DESCRIPTION OF THE TASK. Reproduce the stretch of the listing from the line containing "meter query --image attached --what 'volume' --device 'measuring" through the end of the listing, character for character, and output nothing else.

----------

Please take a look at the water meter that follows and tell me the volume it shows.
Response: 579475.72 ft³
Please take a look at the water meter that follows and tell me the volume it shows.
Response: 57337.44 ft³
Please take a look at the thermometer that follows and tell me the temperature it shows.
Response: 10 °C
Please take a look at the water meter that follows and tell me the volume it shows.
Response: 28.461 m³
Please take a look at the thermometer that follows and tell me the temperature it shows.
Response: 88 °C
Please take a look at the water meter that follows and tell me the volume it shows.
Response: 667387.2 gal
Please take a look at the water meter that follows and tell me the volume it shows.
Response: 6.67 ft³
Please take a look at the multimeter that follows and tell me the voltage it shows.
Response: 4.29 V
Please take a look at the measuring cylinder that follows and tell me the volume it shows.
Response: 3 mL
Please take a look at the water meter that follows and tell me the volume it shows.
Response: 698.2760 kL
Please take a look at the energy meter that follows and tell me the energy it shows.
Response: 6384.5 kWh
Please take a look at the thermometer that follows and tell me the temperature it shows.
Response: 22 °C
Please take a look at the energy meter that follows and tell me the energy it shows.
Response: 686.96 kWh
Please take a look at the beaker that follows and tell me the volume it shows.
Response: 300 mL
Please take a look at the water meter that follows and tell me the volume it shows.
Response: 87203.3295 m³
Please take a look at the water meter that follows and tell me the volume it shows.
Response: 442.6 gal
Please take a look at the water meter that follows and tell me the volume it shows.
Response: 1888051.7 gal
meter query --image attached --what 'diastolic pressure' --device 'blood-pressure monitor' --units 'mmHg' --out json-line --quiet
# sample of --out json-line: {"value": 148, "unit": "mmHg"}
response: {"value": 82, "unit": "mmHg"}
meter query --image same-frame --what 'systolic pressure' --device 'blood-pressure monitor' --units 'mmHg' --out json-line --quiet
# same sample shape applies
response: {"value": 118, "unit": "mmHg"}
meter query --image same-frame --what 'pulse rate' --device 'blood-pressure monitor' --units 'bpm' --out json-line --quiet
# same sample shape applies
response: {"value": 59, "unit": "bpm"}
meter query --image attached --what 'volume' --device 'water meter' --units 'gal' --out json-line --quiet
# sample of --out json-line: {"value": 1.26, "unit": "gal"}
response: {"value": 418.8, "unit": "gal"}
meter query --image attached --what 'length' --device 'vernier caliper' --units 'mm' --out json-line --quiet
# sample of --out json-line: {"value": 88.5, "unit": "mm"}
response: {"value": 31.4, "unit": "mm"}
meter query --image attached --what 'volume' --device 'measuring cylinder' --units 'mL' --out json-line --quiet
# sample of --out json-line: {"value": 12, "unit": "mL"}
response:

----------

EXERCISE RESULT.
meter query --image attached --what 'volume' --device 'measuring cylinder' --units 'mL' --out json-line --quiet
# sample of --out json-line: {"value": 12, "unit": "mL"}
response:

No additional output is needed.